Much to my delight, I came across MyMentorAdvisor   As I read about this organization, I grew excited for the seniors I care about and the possibilities that could come from connecting to this organization. MyMentorAdvisor is “a website developed to match people that may be retired…who have a specific talent or skill and want to share their knowledge with others who have a need or interest. It’s about people helping people.” I contacted the founder, John Young, to find out a little more. He established phase 1 of the website five months ago and is in the process of establishing an initial network of mentors. I passed this information on to a retired CEO friend of mine and he said, “I’m fascinated. I’ll let you know of my progress.”

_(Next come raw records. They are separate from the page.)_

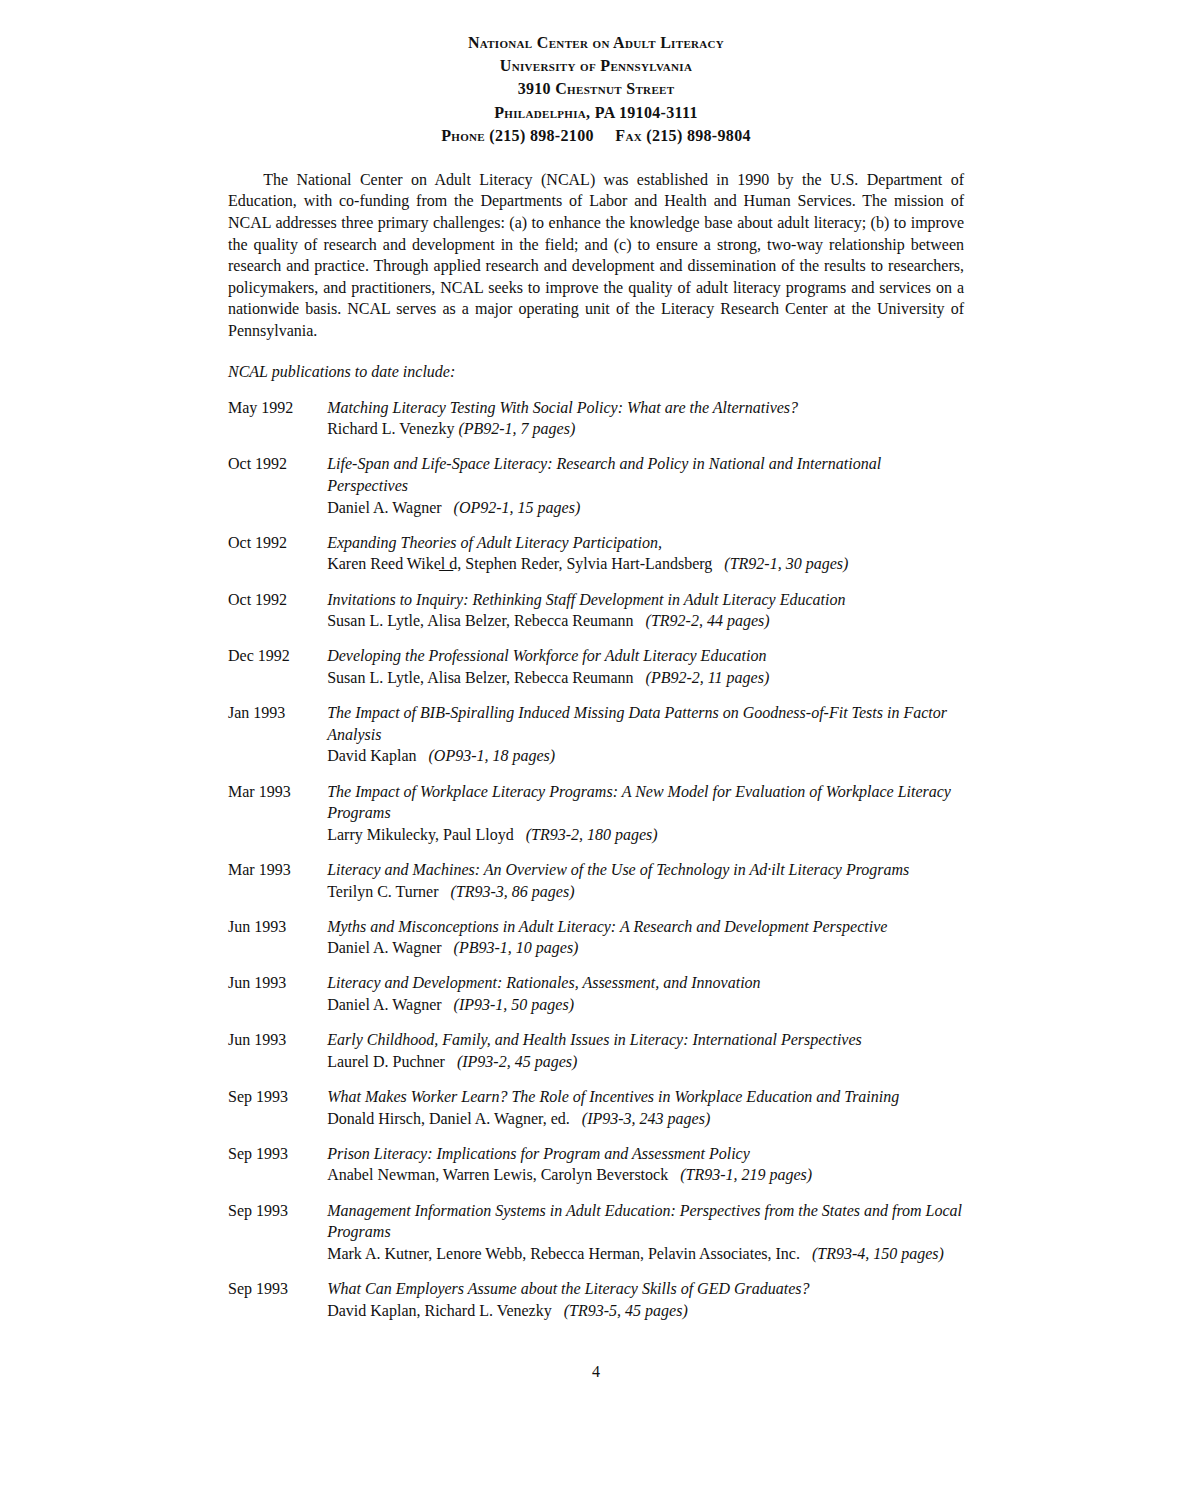National Center on Adult Literacy
University of Pennsylvania
3910 Chestnut Street
Philadelphia, PA 19104-3111
Phone (215) 898-2100 Fax (215) 898-9804
The National Center on Adult Literacy (NCAL) was established in 1990 by the U.S. Department of Education, with co-funding from the Departments of Labor and Health and Human Services. The mission of NCAL addresses three primary challenges: (a) to enhance the knowledge base about adult literacy; (b) to improve the quality of research and development in the field; and (c) to ensure a strong, two-way relationship between research and practice. Through applied research and development and dissemination of the results to researchers, policymakers, and practitioners, NCAL seeks to improve the quality of adult literacy programs and services on a nationwide basis. NCAL serves as a major operating unit of the Literacy Research Center at the University of Pennsylvania.
NCAL publications to date include:
May 1992
Matching Literacy Testing With Social Policy: What are the Alternatives?
Richard L. Venezky (PB92-1, 7 pages)
Oct 1992
Life-Span and Life-Space Literacy: Research and Policy in National and International Perspectives
Daniel A. Wagner (OP92-1, 15 pages)
Oct 1992
Expanding Theories of Adult Literacy Participation,
Karen Reed Wikel̲ ̲d, Stephen Reder, Sylvia Hart-Landsberg (TR92-1, 30 pages)
Oct 1992
Invitations to Inquiry: Rethinking Staff Development in Adult Literacy Education
Susan L. Lytle, Alisa Belzer, Rebecca Reumann (TR92-2, 44 pages)
Dec 1992
Developing the Professional Workforce for Adult Literacy Education
Susan L. Lytle, Alisa Belzer, Rebecca Reumann (PB92-2, 11 pages)
Jan 1993
The Impact of BIB-Spiralling Induced Missing Data Patterns on Goodness-of-Fit Tests in Factor Analysis
David Kaplan (OP93-1, 18 pages)
Mar 1993
The Impact of Workplace Literacy Programs: A New Model for Evaluation of Workplace Literacy Programs
Larry Mikulecky, Paul Lloyd (TR93-2, 180 pages)
Mar 1993
Literacy and Machines: An Overview of the Use of Technology in Ad·ilt Literacy Programs
Terilyn C. Turner (TR93-3, 86 pages)
Jun 1993
Myths and Misconceptions in Adult Literacy: A Research and Development Perspective
Daniel A. Wagner (PB93-1, 10 pages)
Jun 1993
Literacy and Development: Rationales, Assessment, and Innovation
Daniel A. Wagner (IP93-1, 50 pages)
Jun 1993
Early Childhood, Family, and Health Issues in Literacy: International Perspectives
Laurel D. Puchner (IP93-2, 45 pages)
Sep 1993
What Makes Worker Learn? The Role of Incentives in Workplace Education and Training
Donald Hirsch, Daniel A. Wagner, ed. (IP93-3, 243 pages)
Sep 1993
Prison Literacy: Implications for Program and Assessment Policy
Anabel Newman, Warren Lewis, Carolyn Beverstock (TR93-1, 219 pages)
Sep 1993
Management Information Systems in Adult Education: Perspectives from the States and from Local Programs
Mark A. Kutner, Lenore Webb, Rebecca Herman, Pelavin Associates, Inc. (TR93-4, 150 pages)
Sep 1993
What Can Employers Assume about the Literacy Skills of GED Graduates?
David Kaplan, Richard L. Venezky (TR93-5, 45 pages)
4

I was also delighted to uncover a number of organizations that also focus on connecting seniors with professional experience to businesses and individuals as a way of sharing a wealth of knowledge with those who need it. SCORE.org offers mentors to businesses of all types. Their website states that “Volunteering at SCORE is a way for you to give back to your community, connect with fellow business owners and pass on your knowledge and expertise to the next generation of entrepreneurs in your community.”

Equally as exciting is ExecuBrainTrust  which “places highly experienced retired executives for corporate consulting engagements and temporary executive assignments.”

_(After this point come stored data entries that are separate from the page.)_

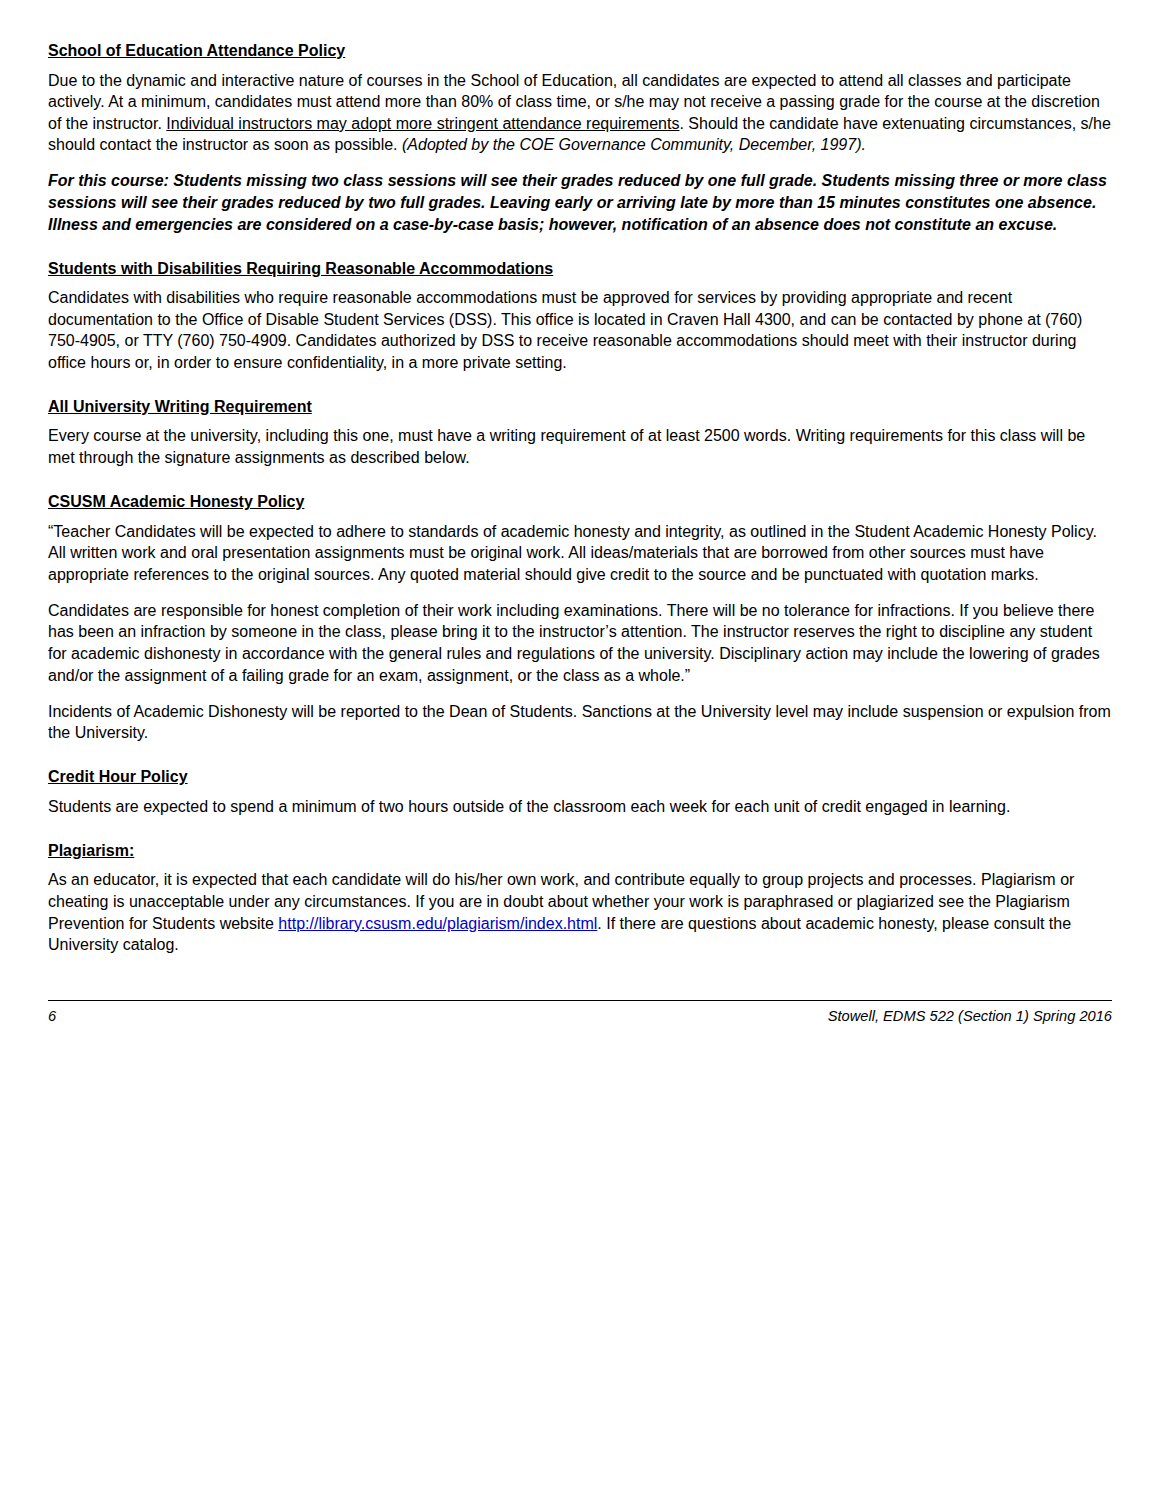School of Education Attendance Policy
Due to the dynamic and interactive nature of courses in the School of Education, all candidates are expected to attend all classes and participate actively. At a minimum, candidates must attend more than 80% of class time, or s/he may not receive a passing grade for the course at the discretion of the instructor. Individual instructors may adopt more stringent attendance requirements. Should the candidate have extenuating circumstances, s/he should contact the instructor as soon as possible. (Adopted by the COE Governance Community, December, 1997).
For this course: Students missing two class sessions will see their grades reduced by one full grade. Students missing three or more class sessions will see their grades reduced by two full grades. Leaving early or arriving late by more than 15 minutes constitutes one absence. Illness and emergencies are considered on a case-by-case basis; however, notification of an absence does not constitute an excuse.
Students with Disabilities Requiring Reasonable Accommodations
Candidates with disabilities who require reasonable accommodations must be approved for services by providing appropriate and recent documentation to the Office of Disable Student Services (DSS). This office is located in Craven Hall 4300, and can be contacted by phone at (760) 750-4905, or TTY (760) 750-4909. Candidates authorized by DSS to receive reasonable accommodations should meet with their instructor during office hours or, in order to ensure confidentiality, in a more private setting.
All University Writing Requirement
Every course at the university, including this one, must have a writing requirement of at least 2500 words. Writing requirements for this class will be met through the signature assignments as described below.
CSUSM Academic Honesty Policy
“Teacher Candidates will be expected to adhere to standards of academic honesty and integrity, as outlined in the Student Academic Honesty Policy. All written work and oral presentation assignments must be original work. All ideas/materials that are borrowed from other sources must have appropriate references to the original sources. Any quoted material should give credit to the source and be punctuated with quotation marks.
Candidates are responsible for honest completion of their work including examinations. There will be no tolerance for infractions. If you believe there has been an infraction by someone in the class, please bring it to the instructor’s attention. The instructor reserves the right to discipline any student for academic dishonesty in accordance with the general rules and regulations of the university. Disciplinary action may include the lowering of grades and/or the assignment of a failing grade for an exam, assignment, or the class as a whole.”
Incidents of Academic Dishonesty will be reported to the Dean of Students. Sanctions at the University level may include suspension or expulsion from the University.
Credit Hour Policy
Students are expected to spend a minimum of two hours outside of the classroom each week for each unit of credit engaged in learning.
Plagiarism:
As an educator, it is expected that each candidate will do his/her own work, and contribute equally to group projects and processes. Plagiarism or cheating is unacceptable under any circumstances. If you are in doubt about whether your work is paraphrased or plagiarized see the Plagiarism Prevention for Students website http://library.csusm.edu/plagiarism/index.html. If there are questions about academic honesty, please consult the University catalog.
6 Stowell, EDMS 522 (Section 1) Spring 2016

Who knew these organizations existed?

Another organization, WISE & Healthy Aging (Santa Monica, CA), is simply one of the most wonderful organizations for seniors which “enhances the independence, dignity and quality of life of older adults through leadership, advocacy, and innovative services.” I was a moderator for a WISE & Healthy Aging event at RAND Corporation  a few weeks ago. I didn’t realize until now that not only do they provide a comprehensive resource center for the over 50 set, but they also offer Peer Counseling,  a program within WISE that trains older adults to counsel their peers. They’ve been featured on the TV shows “20/20,” 60 Minutes and others.

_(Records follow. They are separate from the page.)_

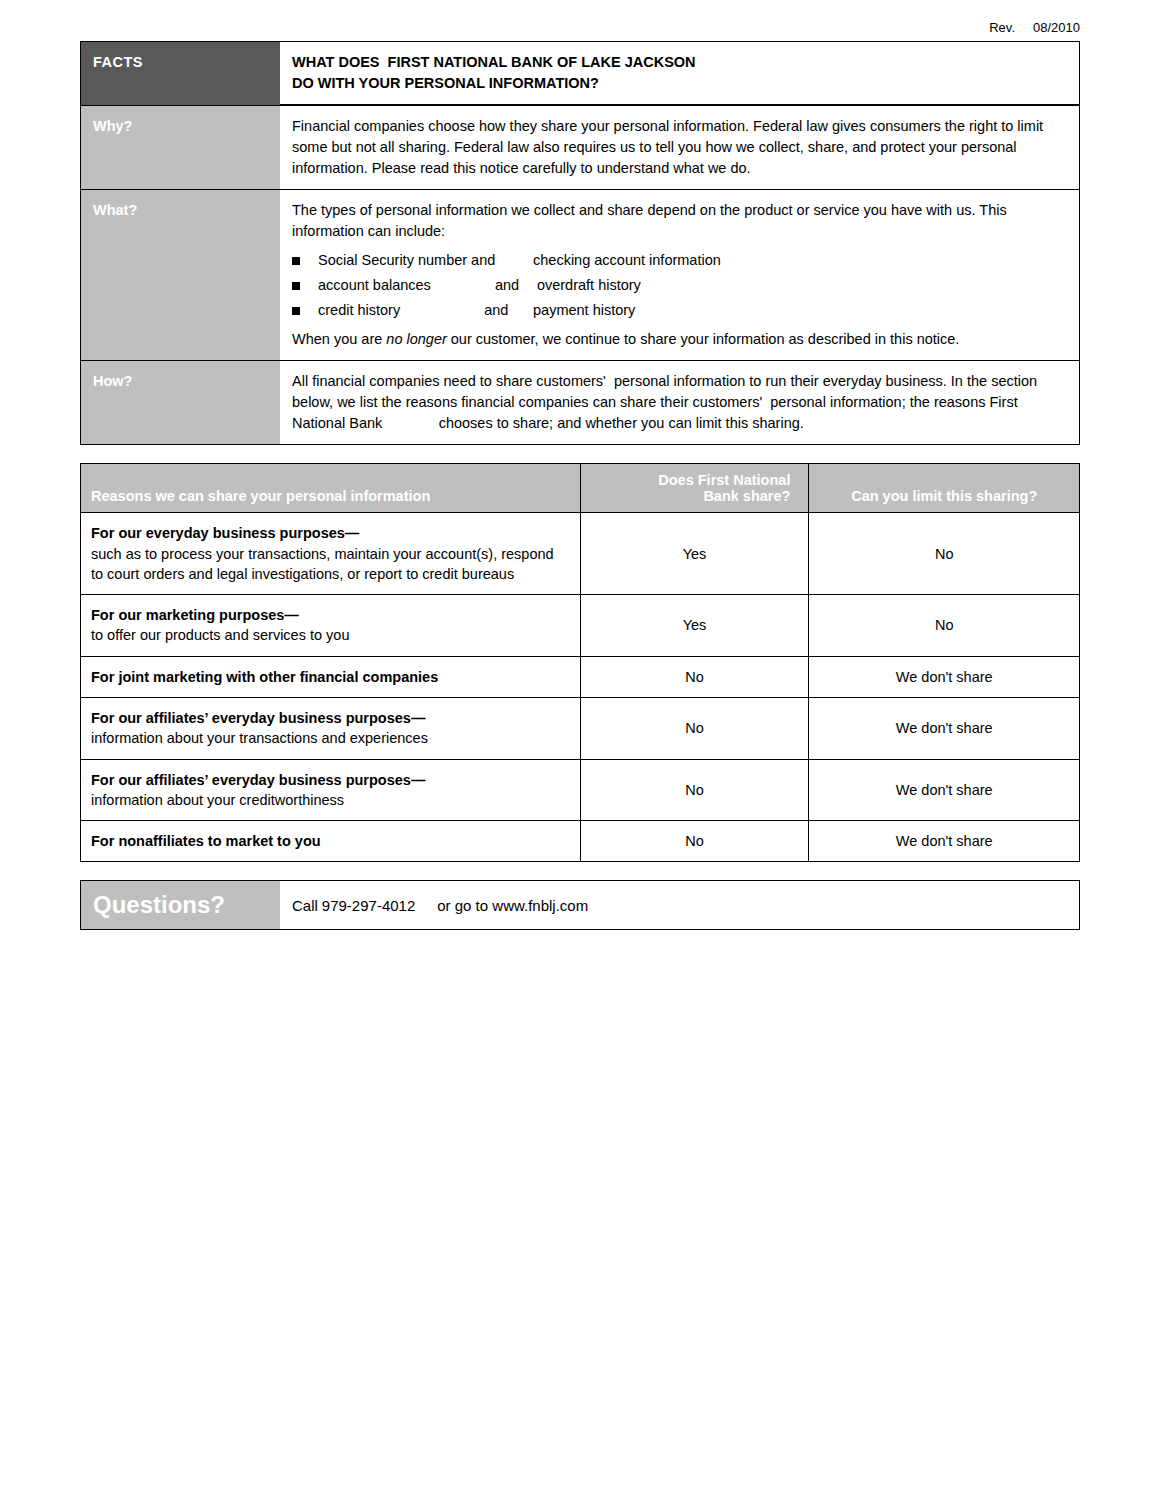Rev. 08/2010
| FACTS | WHAT DOES FIRST NATIONAL BANK OF LAKE JACKSON DO WITH YOUR PERSONAL INFORMATION? |
| Why? | Financial companies choose how they share your personal information. Federal law gives consumers the right to limit some but not all sharing. Federal law also requires us to tell you how we collect, share, and protect your personal information. Please read this notice carefully to understand what we do. |
| What? | The types of personal information we collect and share depend on the product or service you have with us. This information can include: Social Security number and checking account information account balances and overdraft history credit history and payment history When you are no longer our customer, we continue to share your information as described in this notice. |
| How? | All financial companies need to share customers' personal information to run their everyday business. In the section below, we list the reasons financial companies can share their customers' personal information; the reasons First National Bank chooses to share; and whether you can limit this sharing. |
| Reasons we can share your personal information | Does First National Bank share? | Can you limit this sharing? |
| --- | --- | --- |
| For our everyday business purposes— such as to process your transactions, maintain your account(s), respond to court orders and legal investigations, or report to credit bureaus | Yes | No |
| For our marketing purposes— to offer our products and services to you | Yes | No |
| For joint marketing with other financial companies | No | We don't share |
| For our affiliates’ everyday business purposes— information about your transactions and experiences | No | We don't share |
| For our affiliates’ everyday business purposes— information about your creditworthiness | No | We don't share |
| For nonaffiliates to market to you | No | We don't share |
| Questions? | Call 979-297-4012 or go to www.fnblj.com |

Perhaps we’re all familiar with senior centers and religious institutions that provide opportunities for seniors to get involved, connect to others and volunteer. My own godmother, Martha, was very involved in her local senior center and it kept her involved, active and stimulated. But senior centers and churches might not be for everyone. Check out AARP and the above links and see if they are a fit. If not, Google “senior resources, combat isolation” and you’ll come up with a number of articles which list resources and links to organizations.

The key to combating isolation in seniors, according to AARP, and Richard J. Leider, author of The Power of Purpose, is to find a new purpose or reinvent your purpose in life. It’s about “what gets you up in the morning and what energizes you and brings passion to your life.” Leider is also the founder and chairman of The Inventure Group  a coaching and consulting firm in Minneapolis.

Connecting to purpose is important for all of us. Purpose drives us into the community to make new friends and business connections, to give back, and increases a sense of fulfillment. Maybe for some it’s recreating purpose and for others it might be tending to grandchildren, volunteering in the community or creating a book group. Whatever it is, I hope the conversation continues about what we can do to assist our seniors.

I welcome your comments.

DISCLAIMER: I am not recommending any of the organizations listed. Please do your own research.